Le sujet du prix de vente des médicaments aux US (inflation de 127% depuis 2008 contre 11% pour le panier moyen) revient sur le devant de la scène. Un épisode qui avait fait perdre beaucoup de terrain aux biotechs françaises et US, en mars 2014. Quels sont les enjeux ? À quoi s'attendre cette fois-ci ?

Capture Open IBB 21-09-15

La chute du Nasdaq Biotech à la suite du tweet (publié à 10h56 EOT)

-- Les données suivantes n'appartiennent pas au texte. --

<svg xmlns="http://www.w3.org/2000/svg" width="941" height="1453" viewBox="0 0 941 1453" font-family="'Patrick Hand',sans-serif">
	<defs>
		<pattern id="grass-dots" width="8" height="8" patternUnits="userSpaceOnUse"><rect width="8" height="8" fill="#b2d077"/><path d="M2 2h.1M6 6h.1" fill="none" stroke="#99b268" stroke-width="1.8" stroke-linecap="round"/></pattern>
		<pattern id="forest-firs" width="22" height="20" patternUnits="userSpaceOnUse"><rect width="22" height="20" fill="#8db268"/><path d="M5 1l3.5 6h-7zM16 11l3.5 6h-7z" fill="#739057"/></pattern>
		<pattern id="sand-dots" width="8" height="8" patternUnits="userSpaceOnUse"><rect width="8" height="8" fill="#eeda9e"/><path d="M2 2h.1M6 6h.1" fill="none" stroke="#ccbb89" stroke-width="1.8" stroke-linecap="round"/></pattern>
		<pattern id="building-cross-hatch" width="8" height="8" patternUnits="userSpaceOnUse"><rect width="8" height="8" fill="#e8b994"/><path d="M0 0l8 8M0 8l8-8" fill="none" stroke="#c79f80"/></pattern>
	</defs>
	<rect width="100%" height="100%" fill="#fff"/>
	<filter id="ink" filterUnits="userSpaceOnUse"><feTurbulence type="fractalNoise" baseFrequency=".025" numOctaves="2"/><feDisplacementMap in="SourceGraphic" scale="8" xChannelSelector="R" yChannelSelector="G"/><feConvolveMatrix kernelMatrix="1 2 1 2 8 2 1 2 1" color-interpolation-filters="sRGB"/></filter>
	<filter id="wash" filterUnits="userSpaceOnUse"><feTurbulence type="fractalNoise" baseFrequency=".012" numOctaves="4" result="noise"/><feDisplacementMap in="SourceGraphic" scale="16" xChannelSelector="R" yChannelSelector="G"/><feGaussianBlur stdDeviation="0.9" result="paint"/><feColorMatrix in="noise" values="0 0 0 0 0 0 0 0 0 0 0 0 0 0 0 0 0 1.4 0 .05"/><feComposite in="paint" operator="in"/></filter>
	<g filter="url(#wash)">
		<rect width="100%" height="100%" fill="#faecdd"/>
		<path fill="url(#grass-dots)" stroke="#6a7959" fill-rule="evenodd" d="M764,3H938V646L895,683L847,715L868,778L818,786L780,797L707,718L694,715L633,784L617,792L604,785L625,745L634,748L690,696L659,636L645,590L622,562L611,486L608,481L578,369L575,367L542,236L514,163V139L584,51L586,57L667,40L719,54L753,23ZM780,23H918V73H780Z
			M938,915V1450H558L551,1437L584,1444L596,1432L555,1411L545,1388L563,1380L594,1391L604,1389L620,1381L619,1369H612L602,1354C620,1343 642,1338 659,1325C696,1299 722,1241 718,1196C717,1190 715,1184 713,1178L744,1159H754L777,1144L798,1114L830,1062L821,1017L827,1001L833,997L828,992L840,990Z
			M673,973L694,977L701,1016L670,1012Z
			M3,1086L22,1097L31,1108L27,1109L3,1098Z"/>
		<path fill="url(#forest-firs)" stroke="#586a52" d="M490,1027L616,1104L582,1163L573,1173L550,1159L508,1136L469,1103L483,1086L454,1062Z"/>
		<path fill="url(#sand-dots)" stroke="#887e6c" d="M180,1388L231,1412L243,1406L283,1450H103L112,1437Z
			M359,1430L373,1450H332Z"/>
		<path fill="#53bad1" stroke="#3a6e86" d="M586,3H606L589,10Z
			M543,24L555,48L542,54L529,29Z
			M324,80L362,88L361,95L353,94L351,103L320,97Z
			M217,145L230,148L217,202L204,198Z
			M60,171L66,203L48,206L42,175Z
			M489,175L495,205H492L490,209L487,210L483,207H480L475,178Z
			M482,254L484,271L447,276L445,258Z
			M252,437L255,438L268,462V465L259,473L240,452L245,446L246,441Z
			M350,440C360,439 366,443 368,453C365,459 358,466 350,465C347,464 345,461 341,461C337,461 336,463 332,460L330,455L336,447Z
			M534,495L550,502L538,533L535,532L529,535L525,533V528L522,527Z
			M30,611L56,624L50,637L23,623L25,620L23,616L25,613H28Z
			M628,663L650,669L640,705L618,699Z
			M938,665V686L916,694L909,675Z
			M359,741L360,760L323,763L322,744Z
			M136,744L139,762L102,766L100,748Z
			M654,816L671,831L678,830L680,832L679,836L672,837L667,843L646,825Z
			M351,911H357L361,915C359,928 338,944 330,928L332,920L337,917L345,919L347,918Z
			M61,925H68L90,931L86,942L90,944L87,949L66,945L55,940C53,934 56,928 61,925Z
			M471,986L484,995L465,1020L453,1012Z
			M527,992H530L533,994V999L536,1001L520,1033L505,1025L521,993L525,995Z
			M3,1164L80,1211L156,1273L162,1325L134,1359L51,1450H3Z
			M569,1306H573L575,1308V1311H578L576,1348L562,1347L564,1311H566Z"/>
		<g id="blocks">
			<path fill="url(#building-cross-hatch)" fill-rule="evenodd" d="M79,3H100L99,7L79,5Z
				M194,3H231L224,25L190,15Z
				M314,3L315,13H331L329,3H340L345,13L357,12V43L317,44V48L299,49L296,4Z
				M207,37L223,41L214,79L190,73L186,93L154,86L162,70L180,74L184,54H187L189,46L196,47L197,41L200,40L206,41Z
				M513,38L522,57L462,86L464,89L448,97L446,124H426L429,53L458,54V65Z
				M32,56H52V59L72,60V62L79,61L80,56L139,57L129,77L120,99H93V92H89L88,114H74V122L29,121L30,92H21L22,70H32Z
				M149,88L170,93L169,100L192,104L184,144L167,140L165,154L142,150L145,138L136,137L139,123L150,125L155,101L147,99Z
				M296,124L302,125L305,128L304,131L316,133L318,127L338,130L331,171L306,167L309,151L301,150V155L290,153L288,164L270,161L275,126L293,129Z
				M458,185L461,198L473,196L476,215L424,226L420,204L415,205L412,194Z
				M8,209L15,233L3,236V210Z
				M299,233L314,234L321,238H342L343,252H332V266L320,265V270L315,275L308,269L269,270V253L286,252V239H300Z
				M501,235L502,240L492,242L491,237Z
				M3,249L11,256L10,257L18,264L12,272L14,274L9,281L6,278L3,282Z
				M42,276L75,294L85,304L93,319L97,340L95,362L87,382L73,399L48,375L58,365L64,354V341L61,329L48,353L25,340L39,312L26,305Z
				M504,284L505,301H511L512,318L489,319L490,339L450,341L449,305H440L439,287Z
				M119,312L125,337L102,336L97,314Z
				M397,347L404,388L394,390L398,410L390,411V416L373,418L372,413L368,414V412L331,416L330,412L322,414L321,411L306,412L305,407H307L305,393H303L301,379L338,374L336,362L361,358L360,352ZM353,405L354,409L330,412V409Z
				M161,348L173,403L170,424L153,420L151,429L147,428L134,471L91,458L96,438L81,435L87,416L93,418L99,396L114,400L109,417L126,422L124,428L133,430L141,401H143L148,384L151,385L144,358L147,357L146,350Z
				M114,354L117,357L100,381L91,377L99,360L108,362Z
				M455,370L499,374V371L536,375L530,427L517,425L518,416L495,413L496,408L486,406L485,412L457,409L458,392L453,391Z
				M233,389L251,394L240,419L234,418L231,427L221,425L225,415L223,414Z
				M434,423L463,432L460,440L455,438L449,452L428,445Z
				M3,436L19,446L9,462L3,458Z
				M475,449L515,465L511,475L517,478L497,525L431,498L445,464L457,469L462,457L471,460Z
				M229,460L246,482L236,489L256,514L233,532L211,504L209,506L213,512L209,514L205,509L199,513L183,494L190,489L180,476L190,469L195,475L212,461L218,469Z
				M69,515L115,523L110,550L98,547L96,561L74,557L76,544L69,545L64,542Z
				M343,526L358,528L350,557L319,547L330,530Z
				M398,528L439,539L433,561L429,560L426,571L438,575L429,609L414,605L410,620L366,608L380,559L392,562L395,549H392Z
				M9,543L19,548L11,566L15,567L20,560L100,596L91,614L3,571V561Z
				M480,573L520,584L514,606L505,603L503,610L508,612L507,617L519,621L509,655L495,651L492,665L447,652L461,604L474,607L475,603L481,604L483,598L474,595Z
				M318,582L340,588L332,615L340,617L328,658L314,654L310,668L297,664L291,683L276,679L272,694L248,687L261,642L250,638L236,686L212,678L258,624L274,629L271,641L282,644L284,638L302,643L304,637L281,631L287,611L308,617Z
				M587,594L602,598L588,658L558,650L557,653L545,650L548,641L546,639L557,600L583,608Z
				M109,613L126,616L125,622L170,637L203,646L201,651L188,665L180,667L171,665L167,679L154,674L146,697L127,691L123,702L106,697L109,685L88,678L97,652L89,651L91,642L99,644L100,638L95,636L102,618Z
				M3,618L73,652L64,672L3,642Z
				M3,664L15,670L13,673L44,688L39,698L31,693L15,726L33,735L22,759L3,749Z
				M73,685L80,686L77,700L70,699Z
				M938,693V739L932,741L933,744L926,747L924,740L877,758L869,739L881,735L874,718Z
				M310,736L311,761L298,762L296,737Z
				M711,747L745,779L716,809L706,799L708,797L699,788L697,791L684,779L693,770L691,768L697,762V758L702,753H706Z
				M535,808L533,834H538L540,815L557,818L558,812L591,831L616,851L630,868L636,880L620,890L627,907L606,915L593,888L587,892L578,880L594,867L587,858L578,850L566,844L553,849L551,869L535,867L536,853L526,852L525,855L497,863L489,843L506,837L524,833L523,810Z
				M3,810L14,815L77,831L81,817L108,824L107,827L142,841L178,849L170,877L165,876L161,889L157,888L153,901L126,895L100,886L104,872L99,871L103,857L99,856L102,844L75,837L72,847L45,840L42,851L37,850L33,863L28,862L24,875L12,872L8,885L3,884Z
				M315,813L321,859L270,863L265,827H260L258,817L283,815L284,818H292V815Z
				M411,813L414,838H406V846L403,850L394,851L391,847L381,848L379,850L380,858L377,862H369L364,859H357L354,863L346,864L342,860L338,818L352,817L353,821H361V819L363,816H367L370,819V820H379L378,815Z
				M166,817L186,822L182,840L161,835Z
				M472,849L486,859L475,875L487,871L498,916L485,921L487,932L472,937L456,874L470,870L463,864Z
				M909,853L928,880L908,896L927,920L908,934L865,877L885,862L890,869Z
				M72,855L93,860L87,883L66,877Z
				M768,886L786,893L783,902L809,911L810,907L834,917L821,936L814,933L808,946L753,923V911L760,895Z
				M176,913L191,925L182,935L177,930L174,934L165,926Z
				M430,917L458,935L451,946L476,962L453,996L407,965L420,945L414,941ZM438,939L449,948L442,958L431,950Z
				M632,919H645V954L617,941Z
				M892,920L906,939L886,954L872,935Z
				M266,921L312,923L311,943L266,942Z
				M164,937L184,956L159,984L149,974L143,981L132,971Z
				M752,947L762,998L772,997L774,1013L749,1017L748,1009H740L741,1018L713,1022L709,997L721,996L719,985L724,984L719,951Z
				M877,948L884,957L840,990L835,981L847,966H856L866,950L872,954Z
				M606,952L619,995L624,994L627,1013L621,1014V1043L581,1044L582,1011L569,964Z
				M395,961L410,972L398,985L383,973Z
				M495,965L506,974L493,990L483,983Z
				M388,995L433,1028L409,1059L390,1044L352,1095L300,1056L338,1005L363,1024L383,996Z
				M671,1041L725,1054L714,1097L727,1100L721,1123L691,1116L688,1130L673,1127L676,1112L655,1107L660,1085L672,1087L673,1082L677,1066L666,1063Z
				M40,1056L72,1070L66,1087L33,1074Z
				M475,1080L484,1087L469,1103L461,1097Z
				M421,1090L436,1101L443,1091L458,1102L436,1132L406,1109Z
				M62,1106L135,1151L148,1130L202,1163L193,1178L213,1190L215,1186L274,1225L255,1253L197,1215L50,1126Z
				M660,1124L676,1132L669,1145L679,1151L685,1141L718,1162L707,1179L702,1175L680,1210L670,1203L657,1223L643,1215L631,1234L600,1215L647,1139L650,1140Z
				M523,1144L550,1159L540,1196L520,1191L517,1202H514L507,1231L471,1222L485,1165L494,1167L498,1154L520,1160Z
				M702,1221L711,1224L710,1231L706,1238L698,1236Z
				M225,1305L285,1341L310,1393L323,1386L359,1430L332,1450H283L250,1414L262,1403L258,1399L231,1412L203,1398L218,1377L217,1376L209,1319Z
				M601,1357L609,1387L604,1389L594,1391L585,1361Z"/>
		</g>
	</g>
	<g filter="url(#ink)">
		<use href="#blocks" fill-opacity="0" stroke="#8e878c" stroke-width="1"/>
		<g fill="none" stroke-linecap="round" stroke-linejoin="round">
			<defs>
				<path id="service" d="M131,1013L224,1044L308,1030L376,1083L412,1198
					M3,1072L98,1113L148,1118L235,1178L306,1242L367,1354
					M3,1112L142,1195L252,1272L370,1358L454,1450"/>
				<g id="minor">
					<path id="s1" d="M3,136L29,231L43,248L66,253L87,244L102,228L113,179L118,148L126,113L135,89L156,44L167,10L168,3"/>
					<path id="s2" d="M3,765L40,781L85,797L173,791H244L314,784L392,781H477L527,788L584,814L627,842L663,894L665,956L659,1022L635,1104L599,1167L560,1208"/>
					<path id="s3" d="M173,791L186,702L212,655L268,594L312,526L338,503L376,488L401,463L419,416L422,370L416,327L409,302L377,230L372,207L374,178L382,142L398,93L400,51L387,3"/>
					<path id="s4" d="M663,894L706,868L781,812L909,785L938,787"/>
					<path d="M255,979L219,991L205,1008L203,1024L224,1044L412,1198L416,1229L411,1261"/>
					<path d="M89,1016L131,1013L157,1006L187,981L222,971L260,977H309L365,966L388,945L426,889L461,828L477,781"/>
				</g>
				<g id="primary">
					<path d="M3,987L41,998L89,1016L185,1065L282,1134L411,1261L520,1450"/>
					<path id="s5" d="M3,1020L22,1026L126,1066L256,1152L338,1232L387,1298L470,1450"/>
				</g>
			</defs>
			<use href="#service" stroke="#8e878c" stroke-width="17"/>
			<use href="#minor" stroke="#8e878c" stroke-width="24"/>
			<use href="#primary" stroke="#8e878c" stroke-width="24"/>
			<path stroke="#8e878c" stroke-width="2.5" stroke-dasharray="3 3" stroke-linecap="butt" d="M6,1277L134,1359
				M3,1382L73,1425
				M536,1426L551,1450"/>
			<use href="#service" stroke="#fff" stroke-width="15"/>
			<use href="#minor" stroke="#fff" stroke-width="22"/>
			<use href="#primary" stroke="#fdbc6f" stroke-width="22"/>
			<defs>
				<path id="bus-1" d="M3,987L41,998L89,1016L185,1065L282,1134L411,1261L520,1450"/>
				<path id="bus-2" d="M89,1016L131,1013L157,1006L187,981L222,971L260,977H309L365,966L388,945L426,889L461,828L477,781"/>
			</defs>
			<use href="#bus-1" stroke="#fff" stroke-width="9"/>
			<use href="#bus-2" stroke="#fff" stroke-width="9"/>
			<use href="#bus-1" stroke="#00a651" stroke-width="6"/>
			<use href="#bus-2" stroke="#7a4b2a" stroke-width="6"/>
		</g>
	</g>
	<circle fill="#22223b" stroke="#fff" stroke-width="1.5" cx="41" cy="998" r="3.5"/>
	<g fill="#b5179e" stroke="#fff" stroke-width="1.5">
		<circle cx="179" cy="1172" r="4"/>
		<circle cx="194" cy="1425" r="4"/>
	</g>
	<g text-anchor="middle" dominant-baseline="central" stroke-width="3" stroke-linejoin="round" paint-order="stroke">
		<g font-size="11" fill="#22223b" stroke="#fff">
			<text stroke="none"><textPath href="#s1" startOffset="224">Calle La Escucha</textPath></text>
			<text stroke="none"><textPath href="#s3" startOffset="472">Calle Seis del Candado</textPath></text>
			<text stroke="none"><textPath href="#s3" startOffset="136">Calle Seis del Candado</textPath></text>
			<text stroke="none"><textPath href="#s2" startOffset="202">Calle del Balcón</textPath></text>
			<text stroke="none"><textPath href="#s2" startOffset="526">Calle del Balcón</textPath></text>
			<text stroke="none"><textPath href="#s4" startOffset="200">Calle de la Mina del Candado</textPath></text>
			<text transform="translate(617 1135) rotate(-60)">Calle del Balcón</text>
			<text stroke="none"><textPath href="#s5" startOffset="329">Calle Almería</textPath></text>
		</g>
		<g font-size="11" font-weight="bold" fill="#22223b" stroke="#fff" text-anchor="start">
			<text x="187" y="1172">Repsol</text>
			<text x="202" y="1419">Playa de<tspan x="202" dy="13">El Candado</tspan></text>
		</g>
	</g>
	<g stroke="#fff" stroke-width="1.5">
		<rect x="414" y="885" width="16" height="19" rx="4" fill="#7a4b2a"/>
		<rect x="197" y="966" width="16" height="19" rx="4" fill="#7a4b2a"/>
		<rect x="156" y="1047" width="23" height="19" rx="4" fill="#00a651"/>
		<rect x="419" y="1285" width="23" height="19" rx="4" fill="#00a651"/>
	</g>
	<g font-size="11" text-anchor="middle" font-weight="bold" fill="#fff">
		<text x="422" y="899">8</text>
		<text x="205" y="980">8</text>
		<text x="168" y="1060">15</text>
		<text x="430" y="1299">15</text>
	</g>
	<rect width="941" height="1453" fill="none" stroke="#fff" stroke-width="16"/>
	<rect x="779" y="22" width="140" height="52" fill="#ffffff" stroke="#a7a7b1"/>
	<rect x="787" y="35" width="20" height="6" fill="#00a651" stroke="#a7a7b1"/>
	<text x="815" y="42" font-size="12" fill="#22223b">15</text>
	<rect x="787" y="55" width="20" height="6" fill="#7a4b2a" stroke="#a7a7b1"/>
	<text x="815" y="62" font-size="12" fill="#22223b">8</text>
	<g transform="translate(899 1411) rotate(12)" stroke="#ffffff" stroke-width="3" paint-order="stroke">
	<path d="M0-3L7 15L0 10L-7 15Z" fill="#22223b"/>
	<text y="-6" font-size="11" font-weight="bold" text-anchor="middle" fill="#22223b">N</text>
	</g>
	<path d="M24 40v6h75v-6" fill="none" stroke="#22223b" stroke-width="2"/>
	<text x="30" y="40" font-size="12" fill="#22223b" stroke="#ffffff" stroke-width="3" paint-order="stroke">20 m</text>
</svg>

Tout est parti hier d'un simple tweet d'Hillary Clinton, publié 1h26 minutes après l'ouverture de Wall Street, pointant du doigt des "prix abusifs" et "scandaleux" sur les médicaments, renvoyant vers un article du New York Times qui abordait certaines dérives de l'industrie Pharma. "Demain, je vais préparer un plan pour prendre des mesures" concluait le tweet de la candidate démocrate. La réaction ne s'est pas faite attendre, puisque 2 heures seulement après ce tweet l'indice Nasdaq Biotech perdait 5,30% (-4,57% à la clôture).

L'épisode de Mars 2014

On se rappelle qu'en décembre 2013, Gilead avait reçu l'approbation de la FDA pour son Sovaldi (sofosbuvir, un traitement révolutionnaire de l’hépatite C). En janvier 2014, la société annonce son prix de vente pour le lancement : 84 000$. Le 20 mars 2014, deux représentants républicains du Congrès envoyaient une Lettre au PDG de Gilead John Martin lui demandant de justifier le prix de vente du Sovaldi.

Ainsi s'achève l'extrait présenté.